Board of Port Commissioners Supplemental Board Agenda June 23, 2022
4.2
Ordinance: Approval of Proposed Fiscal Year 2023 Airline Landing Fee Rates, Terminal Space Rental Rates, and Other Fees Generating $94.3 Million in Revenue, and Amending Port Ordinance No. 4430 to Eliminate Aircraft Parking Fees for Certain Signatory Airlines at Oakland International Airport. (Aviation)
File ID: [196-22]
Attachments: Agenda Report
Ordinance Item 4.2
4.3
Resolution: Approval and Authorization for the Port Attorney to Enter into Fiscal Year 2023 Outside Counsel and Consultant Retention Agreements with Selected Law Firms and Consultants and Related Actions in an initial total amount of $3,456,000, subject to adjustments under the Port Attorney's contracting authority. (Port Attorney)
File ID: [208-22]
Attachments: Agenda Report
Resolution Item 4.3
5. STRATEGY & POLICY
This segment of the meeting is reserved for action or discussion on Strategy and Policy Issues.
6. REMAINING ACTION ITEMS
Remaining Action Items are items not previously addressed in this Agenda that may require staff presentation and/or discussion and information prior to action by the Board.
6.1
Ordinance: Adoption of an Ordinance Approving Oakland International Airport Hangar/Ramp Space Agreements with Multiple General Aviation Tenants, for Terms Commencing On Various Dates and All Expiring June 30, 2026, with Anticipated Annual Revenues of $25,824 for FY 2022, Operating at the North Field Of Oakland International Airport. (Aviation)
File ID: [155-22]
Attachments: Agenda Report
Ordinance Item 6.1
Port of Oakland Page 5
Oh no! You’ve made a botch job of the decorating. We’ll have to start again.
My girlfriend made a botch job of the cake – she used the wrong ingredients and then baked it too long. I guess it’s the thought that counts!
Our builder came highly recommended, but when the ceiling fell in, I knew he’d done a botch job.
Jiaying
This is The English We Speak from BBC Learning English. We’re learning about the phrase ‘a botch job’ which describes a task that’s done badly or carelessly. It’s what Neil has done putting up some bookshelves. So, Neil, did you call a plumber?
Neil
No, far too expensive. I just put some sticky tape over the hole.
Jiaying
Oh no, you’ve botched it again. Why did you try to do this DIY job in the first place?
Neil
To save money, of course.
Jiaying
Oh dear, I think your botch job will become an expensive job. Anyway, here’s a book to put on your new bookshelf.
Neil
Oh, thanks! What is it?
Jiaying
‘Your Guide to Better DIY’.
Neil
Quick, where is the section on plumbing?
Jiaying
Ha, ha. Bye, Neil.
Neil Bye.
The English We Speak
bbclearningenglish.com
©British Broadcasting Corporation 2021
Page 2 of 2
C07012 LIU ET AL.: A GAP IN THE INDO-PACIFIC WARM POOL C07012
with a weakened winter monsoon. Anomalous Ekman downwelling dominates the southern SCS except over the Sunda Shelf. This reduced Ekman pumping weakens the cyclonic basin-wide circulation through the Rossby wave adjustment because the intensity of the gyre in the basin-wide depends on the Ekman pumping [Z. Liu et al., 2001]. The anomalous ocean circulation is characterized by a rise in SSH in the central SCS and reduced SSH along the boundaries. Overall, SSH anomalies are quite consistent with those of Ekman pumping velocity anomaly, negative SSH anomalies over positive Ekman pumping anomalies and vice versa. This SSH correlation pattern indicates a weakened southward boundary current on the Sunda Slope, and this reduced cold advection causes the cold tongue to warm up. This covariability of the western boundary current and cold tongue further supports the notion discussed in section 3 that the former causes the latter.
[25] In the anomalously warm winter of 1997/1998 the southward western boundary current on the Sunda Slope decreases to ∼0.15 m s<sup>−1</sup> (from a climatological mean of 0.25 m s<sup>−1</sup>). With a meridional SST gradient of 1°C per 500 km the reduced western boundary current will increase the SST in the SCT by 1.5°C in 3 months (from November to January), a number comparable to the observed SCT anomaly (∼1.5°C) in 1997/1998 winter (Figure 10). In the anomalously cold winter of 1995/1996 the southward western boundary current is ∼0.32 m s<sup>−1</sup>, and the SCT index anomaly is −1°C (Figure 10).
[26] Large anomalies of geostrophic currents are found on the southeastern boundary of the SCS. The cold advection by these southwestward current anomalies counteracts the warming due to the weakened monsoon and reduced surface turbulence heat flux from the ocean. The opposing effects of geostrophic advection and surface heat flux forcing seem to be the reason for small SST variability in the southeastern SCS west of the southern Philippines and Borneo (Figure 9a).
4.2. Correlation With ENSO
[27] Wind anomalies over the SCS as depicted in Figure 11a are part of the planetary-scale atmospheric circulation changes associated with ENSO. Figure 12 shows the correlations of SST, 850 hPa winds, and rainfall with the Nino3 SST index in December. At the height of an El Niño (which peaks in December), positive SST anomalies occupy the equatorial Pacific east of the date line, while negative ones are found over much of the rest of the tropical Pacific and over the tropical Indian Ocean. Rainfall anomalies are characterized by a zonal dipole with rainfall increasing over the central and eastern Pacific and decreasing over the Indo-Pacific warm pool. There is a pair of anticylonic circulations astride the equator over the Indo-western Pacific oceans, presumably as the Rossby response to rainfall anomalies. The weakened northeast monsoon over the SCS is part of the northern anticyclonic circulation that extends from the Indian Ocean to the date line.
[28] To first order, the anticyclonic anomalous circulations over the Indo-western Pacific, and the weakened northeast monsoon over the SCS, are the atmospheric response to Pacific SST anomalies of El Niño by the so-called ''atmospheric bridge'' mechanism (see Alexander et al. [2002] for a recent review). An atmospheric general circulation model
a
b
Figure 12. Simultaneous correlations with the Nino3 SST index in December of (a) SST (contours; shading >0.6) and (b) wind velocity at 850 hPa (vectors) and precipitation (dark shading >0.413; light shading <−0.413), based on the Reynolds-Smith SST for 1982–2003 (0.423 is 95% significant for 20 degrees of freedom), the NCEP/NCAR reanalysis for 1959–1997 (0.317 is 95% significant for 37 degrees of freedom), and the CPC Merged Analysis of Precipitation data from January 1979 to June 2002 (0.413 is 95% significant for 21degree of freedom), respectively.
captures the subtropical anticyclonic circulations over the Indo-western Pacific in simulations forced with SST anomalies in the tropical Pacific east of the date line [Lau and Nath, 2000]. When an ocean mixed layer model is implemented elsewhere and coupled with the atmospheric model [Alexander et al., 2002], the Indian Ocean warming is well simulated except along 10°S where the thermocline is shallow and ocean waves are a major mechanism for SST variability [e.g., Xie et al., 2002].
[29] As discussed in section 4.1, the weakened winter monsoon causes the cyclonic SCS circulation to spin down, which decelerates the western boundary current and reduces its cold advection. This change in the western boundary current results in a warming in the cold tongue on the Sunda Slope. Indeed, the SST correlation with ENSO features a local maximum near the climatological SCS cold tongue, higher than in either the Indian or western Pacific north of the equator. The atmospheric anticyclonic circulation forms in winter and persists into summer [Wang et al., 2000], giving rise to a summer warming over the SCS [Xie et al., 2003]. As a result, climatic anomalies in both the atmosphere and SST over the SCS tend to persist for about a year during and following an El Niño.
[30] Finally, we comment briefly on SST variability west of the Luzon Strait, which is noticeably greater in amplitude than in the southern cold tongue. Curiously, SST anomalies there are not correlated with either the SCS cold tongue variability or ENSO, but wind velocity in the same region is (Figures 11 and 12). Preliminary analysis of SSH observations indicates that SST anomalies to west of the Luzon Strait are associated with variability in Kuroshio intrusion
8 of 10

★ ★ ★ ★ ★

» **Requirement**: Filter the entries above and copy only the lines that hold "first".

» **Exercise answer**:
Oh no, you’ve botched it again. Why did you try to do this DIY job in the first place?
[28] To first order, the anticyclonic anomalous circulations over the Indo-western Pacific, and the weakened northeast monsoon over the SCS, are the atmospheric response to Pacific SST anomalies of El Niño by the so-called ''atmospheric bridge'' mechanism (see Alexander et al. [2002] for a recent review). An atmospheric general circulation model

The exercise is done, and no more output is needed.